ACTION ITEM =>
Begin with the line that has "WELCOME AND ANNOUNCEMENTS". Give it and every line after it again, exactly, through the end of the entries below.

RECORDS TO PROCESS =>
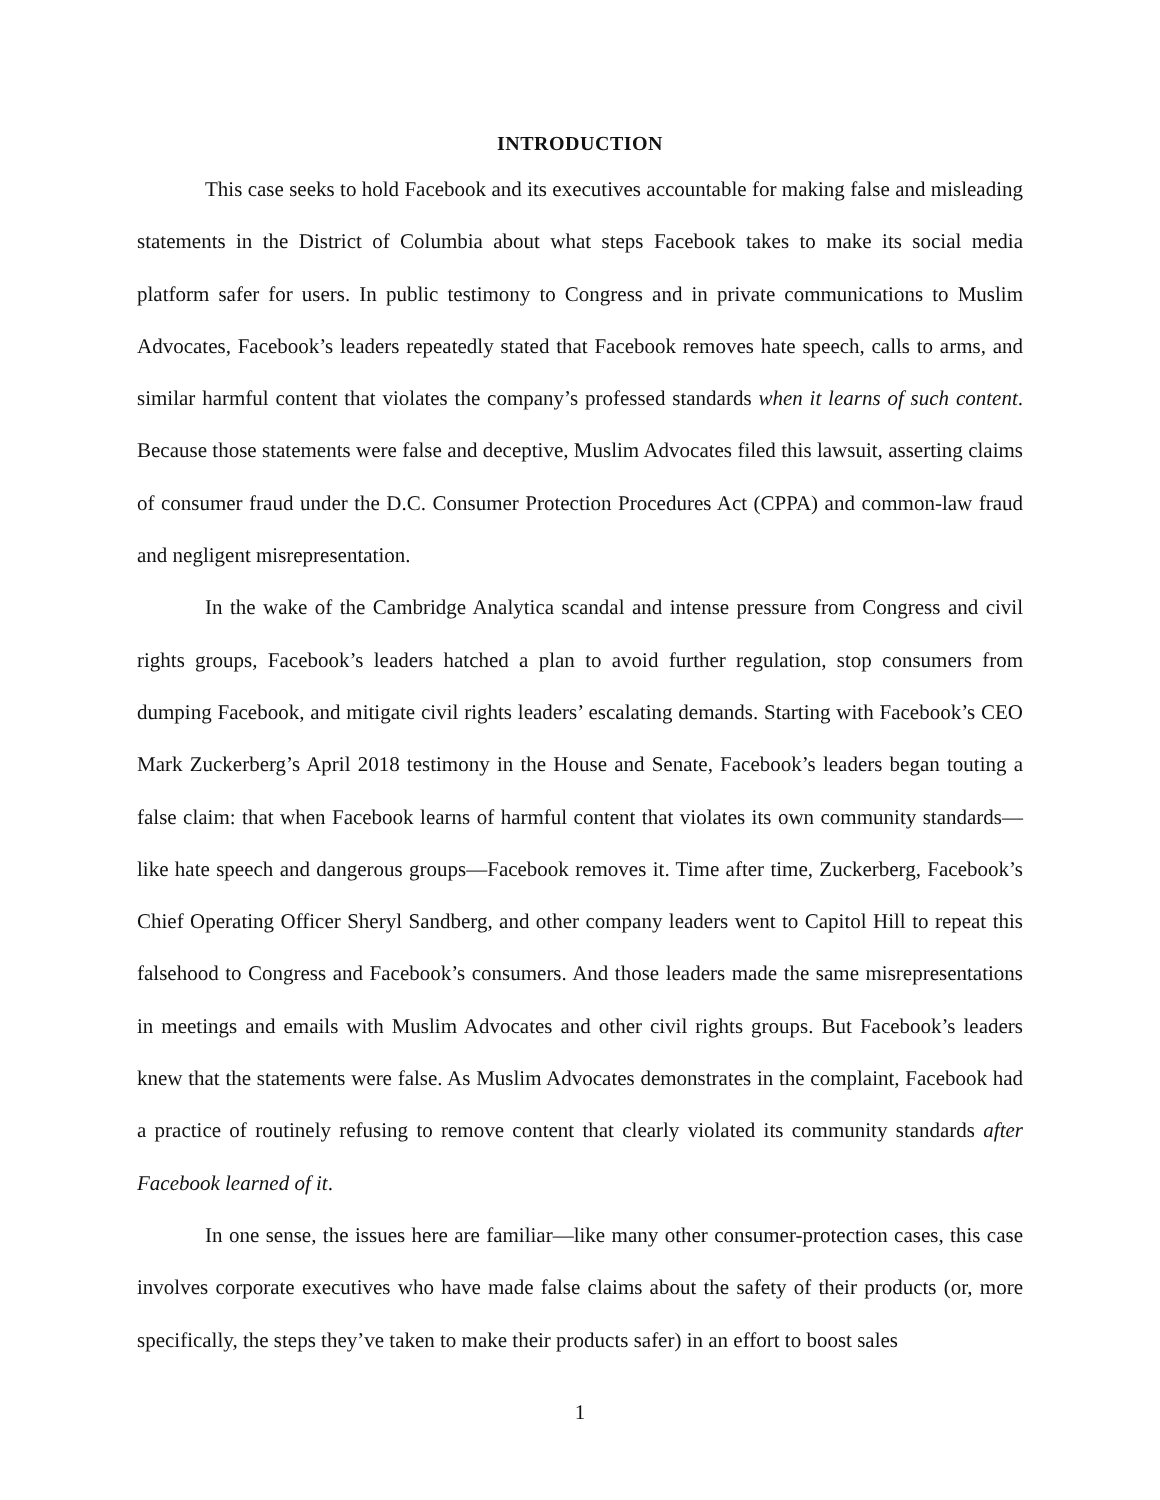INTRODUCTION
This case seeks to hold Facebook and its executives accountable for making false and misleading statements in the District of Columbia about what steps Facebook takes to make its social media platform safer for users. In public testimony to Congress and in private communications to Muslim Advocates, Facebook’s leaders repeatedly stated that Facebook removes hate speech, calls to arms, and similar harmful content that violates the company’s professed standards when it learns of such content. Because those statements were false and deceptive, Muslim Advocates filed this lawsuit, asserting claims of consumer fraud under the D.C. Consumer Protection Procedures Act (CPPA) and common-law fraud and negligent misrepresentation.
In the wake of the Cambridge Analytica scandal and intense pressure from Congress and civil rights groups, Facebook’s leaders hatched a plan to avoid further regulation, stop consumers from dumping Facebook, and mitigate civil rights leaders’ escalating demands. Starting with Facebook’s CEO Mark Zuckerberg’s April 2018 testimony in the House and Senate, Facebook’s leaders began touting a false claim: that when Facebook learns of harmful content that violates its own community standards—like hate speech and dangerous groups—Facebook removes it. Time after time, Zuckerberg, Facebook’s Chief Operating Officer Sheryl Sandberg, and other company leaders went to Capitol Hill to repeat this falsehood to Congress and Facebook’s consumers. And those leaders made the same misrepresentations in meetings and emails with Muslim Advocates and other civil rights groups. But Facebook’s leaders knew that the statements were false. As Muslim Advocates demonstrates in the complaint, Facebook had a practice of routinely refusing to remove content that clearly violated its community standards after Facebook learned of it.
In one sense, the issues here are familiar—like many other consumer-protection cases, this case involves corporate executives who have made false claims about the safety of their products (or, more specifically, the steps they’ve taken to make their products safer) in an effort to boost sales
1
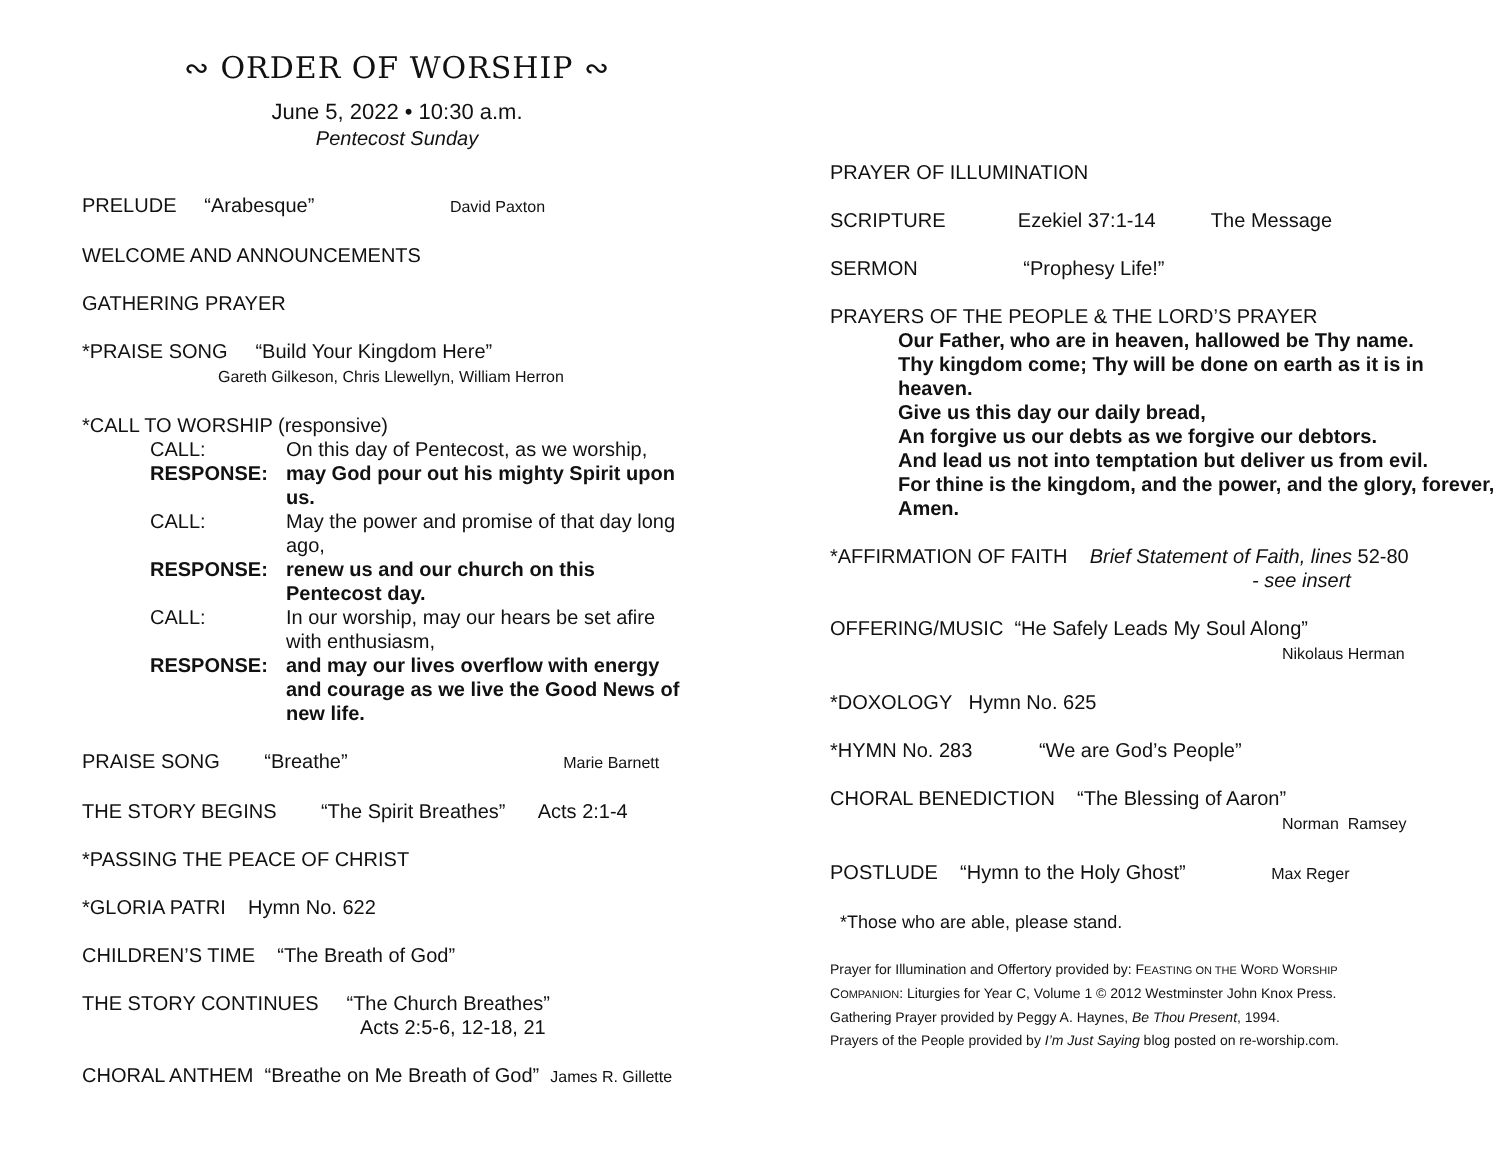∾ ORDER OF WORSHIP ∾
June 5, 2022 • 10:30 a.m.
Pentecost Sunday
PRELUDE “Arabesque” David Paxton
WELCOME AND ANNOUNCEMENTS
GATHERING PRAYER
*PRAISE SONG “Build Your Kingdom Here”
Gareth Gilkeson, Chris Llewellyn, William Herron
*CALL TO WORSHIP (responsive)
CALL:
On this day of Pentecost, as we worship,
RESPONSE:
may God pour out his mighty Spirit upon us.
CALL:
May the power and promise of that day long ago,
RESPONSE:
renew us and our church on this Pentecost day.
CALL:
In our worship, may our hears be set afire with enthusiasm,
RESPONSE:
and may our lives overflow with energy and courage as we live the Good News of new life.
PRAISE SONG “Breathe” Marie Barnett
THE STORY BEGINS “The Spirit Breathes” Acts 2:1-4
*PASSING THE PEACE OF CHRIST
*GLORIA PATRI Hymn No. 622
CHILDREN’S TIME “The Breath of God”
THE STORY CONTINUES “The Church Breathes”
Acts 2:5-6, 12-18, 21
CHORAL ANTHEM “Breathe on Me Breath of God” James R. Gillette
PRAYER OF ILLUMINATION
SCRIPTURE Ezekiel 37:1-14 The Message
SERMON “Prophesy Life!”
PRAYERS OF THE PEOPLE & THE LORD’S PRAYER
Our Father, who are in heaven, hallowed be Thy name.
Thy kingdom come; Thy will be done on earth as it is in heaven.
Give us this day our daily bread,
An forgive us our debts as we forgive our debtors.
And lead us not into temptation but deliver us from evil.
For thine is the kingdom, and the power, and the glory, forever, Amen.
*AFFIRMATION OF FAITH Brief Statement of Faith, lines 52-80
- see insert
OFFERING/MUSIC “He Safely Leads My Soul Along”
Nikolaus Herman
*DOXOLOGY Hymn No. 625
*HYMN No. 283 “We are God’s People”
CHORAL BENEDICTION “The Blessing of Aaron”
Norman Ramsey
POSTLUDE “Hymn to the Holy Ghost” Max Reger
*Those who are able, please stand.
Prayer for Illumination and Offertory provided by: FEASTING ON THE WORD WORSHIP
COMPANION: Liturgies for Year C, Volume 1 © 2012 Westminster John Knox Press.
Gathering Prayer provided by Peggy A. Haynes, Be Thou Present, 1994.
Prayers of the People provided by I’m Just Saying blog posted on re-worship.com.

SOLUTION =>
WELCOME AND ANNOUNCEMENTS
GATHERING PRAYER
*PRAISE SONG “Build Your Kingdom Here”
Gareth Gilkeson, Chris Llewellyn, William Herron
*CALL TO WORSHIP (responsive)
CALL:
On this day of Pentecost, as we worship,
RESPONSE:
may God pour out his mighty Spirit upon us.
CALL:
May the power and promise of that day long ago,
RESPONSE:
renew us and our church on this Pentecost day.
CALL:
In our worship, may our hears be set afire with enthusiasm,
RESPONSE:
and may our lives overflow with energy and courage as we live the Good News of new life.
PRAISE SONG “Breathe” Marie Barnett
THE STORY BEGINS “The Spirit Breathes” Acts 2:1-4
*PASSING THE PEACE OF CHRIST
*GLORIA PATRI Hymn No. 622
CHILDREN’S TIME “The Breath of God”
THE STORY CONTINUES “The Church Breathes”
Acts 2:5-6, 12-18, 21
CHORAL ANTHEM “Breathe on Me Breath of God” James R. Gillette
PRAYER OF ILLUMINATION
SCRIPTURE Ezekiel 37:1-14 The Message
SERMON “Prophesy Life!”
PRAYERS OF THE PEOPLE & THE LORD’S PRAYER
Our Father, who are in heaven, hallowed be Thy name.
Thy kingdom come; Thy will be done on earth as it is in heaven.
Give us this day our daily bread,
An forgive us our debts as we forgive our debtors.
And lead us not into temptation but deliver us from evil.
For thine is the kingdom, and the power, and the glory, forever, Amen.
*AFFIRMATION OF FAITH Brief Statement of Faith, lines 52-80
- see insert
OFFERING/MUSIC “He Safely Leads My Soul Along”
Nikolaus Herman
*DOXOLOGY Hymn No. 625
*HYMN No. 283 “We are God’s People”
CHORAL BENEDICTION “The Blessing of Aaron”
Norman Ramsey
POSTLUDE “Hymn to the Holy Ghost” Max Reger
*Those who are able, please stand.
Prayer for Illumination and Offertory provided by: FEASTING ON THE WORD WORSHIP
COMPANION: Liturgies for Year C, Volume 1 © 2012 Westminster John Knox Press.
Gathering Prayer provided by Peggy A. Haynes, Be Thou Present, 1994.
Prayers of the People provided by I’m Just Saying blog posted on re-worship.com.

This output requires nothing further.